### [Порядок выполнения]
- 1) Ответьте по фрагменту о Стендале на три вопроса:
(а) Кого из композиторов Стендаль любил больше всех?
(б) Что, по словам Стендаля, «играет очень небольшую роль в нашей жизни»?
(в) Какое качество, согласно фрагменту, не главное для того, чтобы творить прекрасное?
- 2) Повторите дословно участок фрагмента о Стендале от слов «Очевидно, по мнению» по слова «качество - не ум.» включительно.

### [Текст для чтения]

▬▬▬▬▬▬

Наивысшей похвалой удостоено итальянское Возрождение, но, в отличие от Гете и Гегеля, Стендаль пристальнее всматривается в противоречивость эпохи. Богачи и власть имущие умели ценить в искусстве красоту независимо от сюжета, включая и христианский; вместе с тем их развлекало бесстыдство комедии Макиавелли и диалогов Арегино, лоджий папы Льва X, демонстрировавшего рядом с евангельскими картинами Леду в объятиях Лебедя Юпитера. Что касается народа, он "отстал на целое столетие"; верил, будто св. Петр следит с неба, чтут ли его бронзовую статую в соборе Ватикана, скорбел при виде мертвого Христа на коленях богоматери. Вообще итальянцы и в верхах и в низах "чересчур религиозны, но и полны страстей".
Из итальянских художников Стендаль чаще и благодарней всего вспоминает Рафаэля. Образы Микеланджело воплощают "силу и ужас", "возвышенное и страшное", тогда как у Рафаэля взор Мадонны и ее сына проникнут небесной чистотой, а бога-отца - родительской нежностью, без малейшего оттенка "иудейской свирепости" {Стендаль. Собр. соч. М., 1959, т. X, с. 64.}. Явно недооценил Микеланджело Рафаэля, сказав о нем: "Этот молодой человек является примером того, чего можно достигнуть прилежанием". Прилежанием! Да ведь у Рафаэля "нежная, благородная и влюбленная в прекрасное душа!"... Особенно восхищает он людей своим отвращением к пылким картинам, ибо считал, что живопись "лишь в самом крайнем случае изображает бурные проявления страстей" и что "всякая страсть вредит красоте" {Стендаль. Собр. соч. М.; Л., 1959, т. VI, с. 76, 201, 204.}. Одарив Рафаэля эпитетом "божественный", Стендаль в его искусстве улавливает нечто созвучное творениям Моцарта любимейшего из своих композиторов.
Отвратителен Стендалю капиталистический мир своей прозаичностью "искусство играет очень небольшую роль в нашей жизни". Когда случается Стендалю увидеть лицо торгаша, Рафаэль "перестает для него существовать па целые сутки". Выражая презрение к лишенному эстетических интересов буржуа, Стендаль не в восторге и от аристократии. Переживший бури переворотов, этот класс сохранил эстетический вкус, но понимание им совершенства - "вне пределов искусства", ибо в атмосфере салона с его изысканными манерами "красота снижается до возвышенной прелести" {Там же, с. 119, 208, 233.}.
Очевидно, по мнению Стендаля, "прелесть" - это суррогат прекрасного. Ах, Рафаэль, Рафаэль! - восклицает Стендаль. - Франция способна была родить Мольеров, Вольтеров, Курье, одновременно же и Рафаэлей - увы, нет. Слишком рационалистична по духу эта страна... А чтобы творить прекрасное, главное качество - не ум.

▬▬▬▬▬▬

### [Исходные данные]
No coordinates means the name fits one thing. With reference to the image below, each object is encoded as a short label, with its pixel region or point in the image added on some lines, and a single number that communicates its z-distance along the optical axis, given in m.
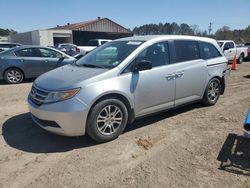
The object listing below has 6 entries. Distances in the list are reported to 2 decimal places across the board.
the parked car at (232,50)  12.55
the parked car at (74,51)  13.94
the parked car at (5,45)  14.45
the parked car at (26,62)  7.41
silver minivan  3.13
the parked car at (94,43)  16.02
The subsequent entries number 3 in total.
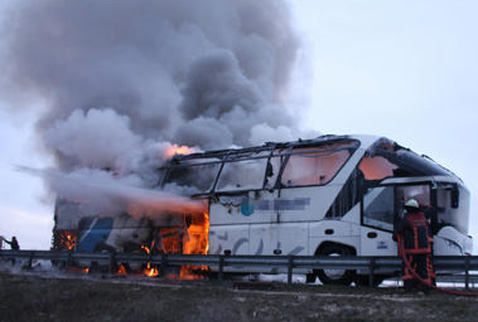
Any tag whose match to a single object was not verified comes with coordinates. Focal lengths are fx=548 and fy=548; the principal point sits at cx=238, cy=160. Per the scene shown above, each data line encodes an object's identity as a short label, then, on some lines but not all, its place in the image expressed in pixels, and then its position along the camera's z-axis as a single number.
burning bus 12.48
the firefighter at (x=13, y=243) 21.17
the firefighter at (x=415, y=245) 10.70
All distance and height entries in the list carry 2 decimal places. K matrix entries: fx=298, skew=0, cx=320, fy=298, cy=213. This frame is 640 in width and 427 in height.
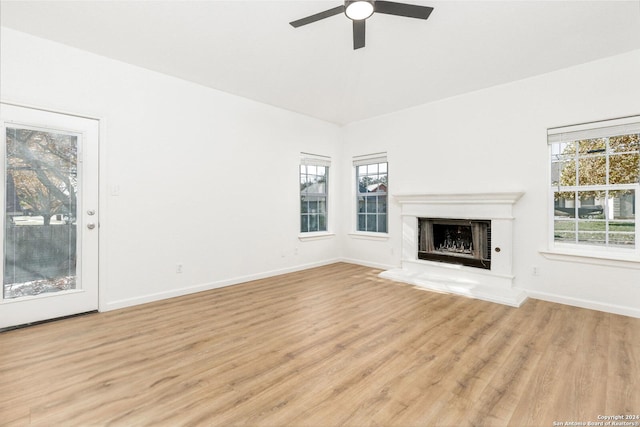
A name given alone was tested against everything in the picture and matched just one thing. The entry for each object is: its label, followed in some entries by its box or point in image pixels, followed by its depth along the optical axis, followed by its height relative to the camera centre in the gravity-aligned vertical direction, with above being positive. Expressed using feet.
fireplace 13.42 -1.29
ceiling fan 7.06 +4.99
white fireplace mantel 12.44 -1.69
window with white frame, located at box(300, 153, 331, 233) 17.60 +1.39
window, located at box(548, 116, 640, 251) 10.52 +1.16
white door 9.05 -0.04
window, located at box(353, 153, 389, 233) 17.79 +1.39
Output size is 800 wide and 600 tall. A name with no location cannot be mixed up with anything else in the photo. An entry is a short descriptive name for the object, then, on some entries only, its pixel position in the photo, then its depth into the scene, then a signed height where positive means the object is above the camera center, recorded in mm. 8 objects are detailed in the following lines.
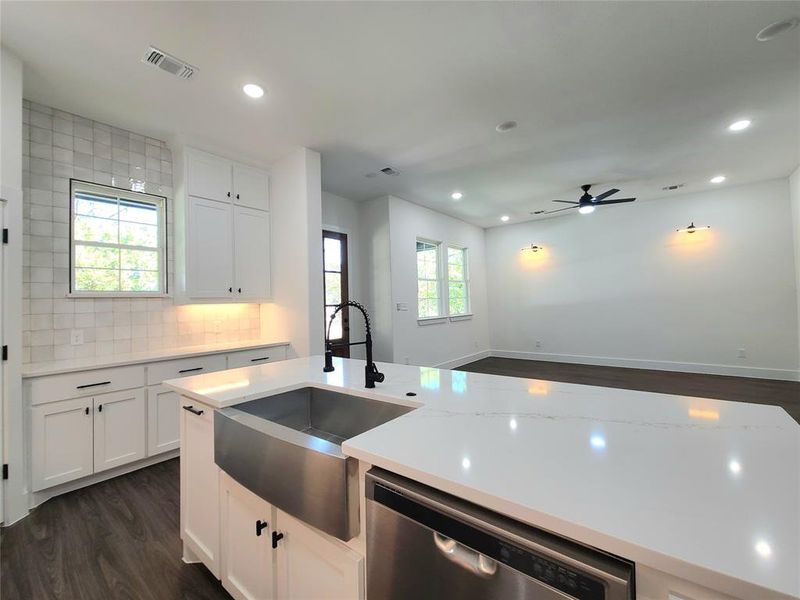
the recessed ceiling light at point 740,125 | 3215 +1710
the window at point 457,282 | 6596 +537
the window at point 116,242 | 2807 +685
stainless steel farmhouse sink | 950 -493
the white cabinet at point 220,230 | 3184 +865
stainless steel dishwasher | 577 -496
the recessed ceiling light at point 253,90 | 2486 +1697
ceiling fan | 4789 +1499
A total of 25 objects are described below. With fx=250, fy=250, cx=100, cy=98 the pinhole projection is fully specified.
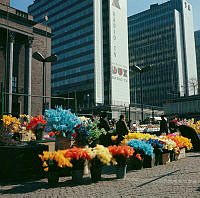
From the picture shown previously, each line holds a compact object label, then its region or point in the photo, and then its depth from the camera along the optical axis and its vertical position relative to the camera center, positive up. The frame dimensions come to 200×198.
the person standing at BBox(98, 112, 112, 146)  11.70 -0.57
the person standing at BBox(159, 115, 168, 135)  14.46 -0.28
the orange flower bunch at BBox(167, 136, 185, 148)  10.91 -0.95
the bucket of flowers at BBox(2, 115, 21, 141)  9.51 -0.05
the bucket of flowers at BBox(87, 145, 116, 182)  6.78 -1.03
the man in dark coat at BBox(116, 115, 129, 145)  10.45 -0.30
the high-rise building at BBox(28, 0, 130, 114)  81.25 +23.43
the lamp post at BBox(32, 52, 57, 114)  15.15 +4.10
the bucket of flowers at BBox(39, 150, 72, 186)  6.39 -1.05
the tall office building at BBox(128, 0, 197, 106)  115.75 +34.53
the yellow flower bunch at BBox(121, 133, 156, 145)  9.96 -0.61
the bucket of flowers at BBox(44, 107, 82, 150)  7.27 -0.04
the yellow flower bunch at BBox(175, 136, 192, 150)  11.65 -0.95
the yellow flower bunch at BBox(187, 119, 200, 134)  16.05 -0.35
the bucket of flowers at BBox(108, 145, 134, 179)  7.22 -1.04
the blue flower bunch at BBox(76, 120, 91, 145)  7.54 -0.32
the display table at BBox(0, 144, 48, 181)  7.28 -1.15
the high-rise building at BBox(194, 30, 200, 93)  149.82 +47.23
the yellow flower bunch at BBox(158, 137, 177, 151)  9.88 -0.94
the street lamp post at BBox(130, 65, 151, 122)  20.28 +4.34
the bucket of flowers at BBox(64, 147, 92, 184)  6.56 -1.00
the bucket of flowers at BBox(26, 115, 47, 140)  9.33 -0.10
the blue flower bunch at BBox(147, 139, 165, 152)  9.44 -0.86
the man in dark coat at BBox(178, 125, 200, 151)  13.67 -0.79
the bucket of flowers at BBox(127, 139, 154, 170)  8.69 -1.08
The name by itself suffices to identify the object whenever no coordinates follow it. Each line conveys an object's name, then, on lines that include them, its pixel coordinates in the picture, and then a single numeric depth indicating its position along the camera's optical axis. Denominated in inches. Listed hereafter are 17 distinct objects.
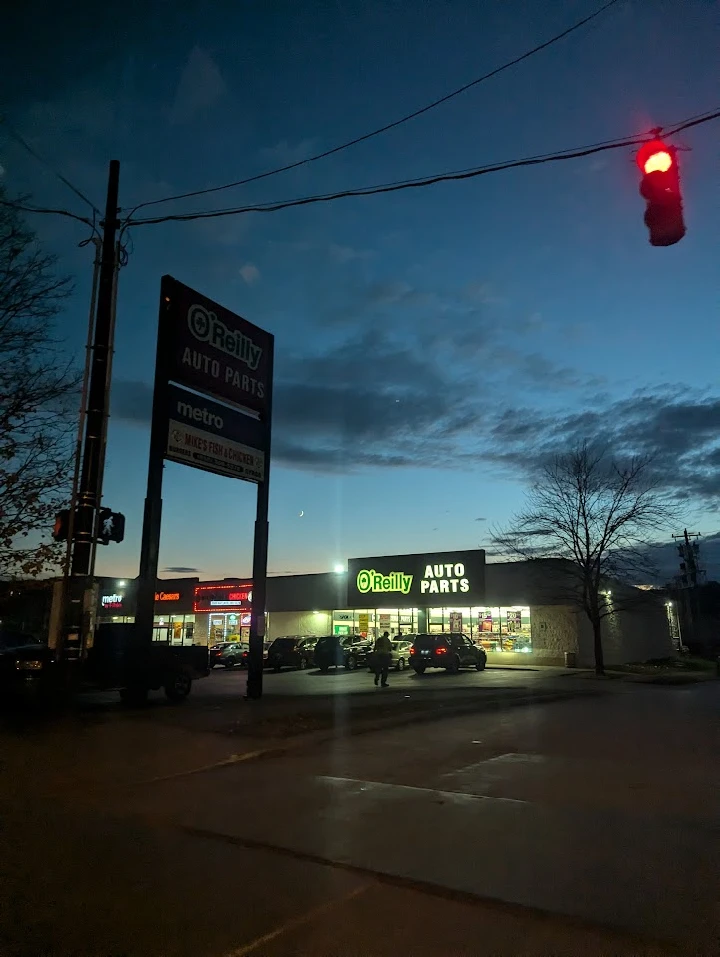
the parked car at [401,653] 1363.2
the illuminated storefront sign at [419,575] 1504.7
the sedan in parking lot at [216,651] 1516.2
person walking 948.6
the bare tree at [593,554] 1283.2
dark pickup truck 621.9
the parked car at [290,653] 1368.1
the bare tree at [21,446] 430.3
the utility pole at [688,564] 2800.2
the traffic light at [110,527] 482.3
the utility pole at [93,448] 467.8
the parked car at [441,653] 1261.1
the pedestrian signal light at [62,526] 452.1
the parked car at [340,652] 1327.5
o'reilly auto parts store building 1454.2
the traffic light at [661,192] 267.6
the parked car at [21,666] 605.9
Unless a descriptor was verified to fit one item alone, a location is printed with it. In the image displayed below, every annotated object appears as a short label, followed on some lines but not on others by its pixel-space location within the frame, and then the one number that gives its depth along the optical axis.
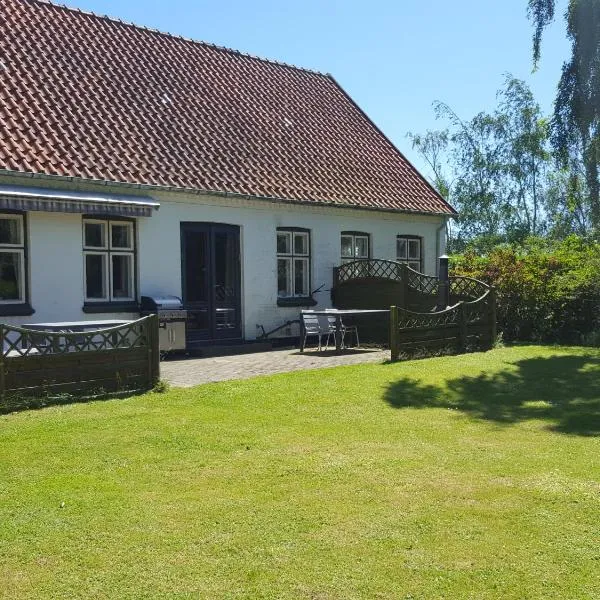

▬▬▬▬▬▬

### [Ответы к заданиям]
- 1)
(а) Моцарта.
(б) Искусство.
(в) Ум.

- 2)
Очевидно, по мнению Стендаля, "прелесть" - это суррогат прекрасного. Ах, Рафаэль, Рафаэль! - восклицает Стендаль. - Франция способна была родить Мольеров, Вольтеров, Курье, одновременно же и Рафаэлей - увы, нет. Слишком рационалистична по духу эта страна... А чтобы творить прекрасное, главное качество - не ум.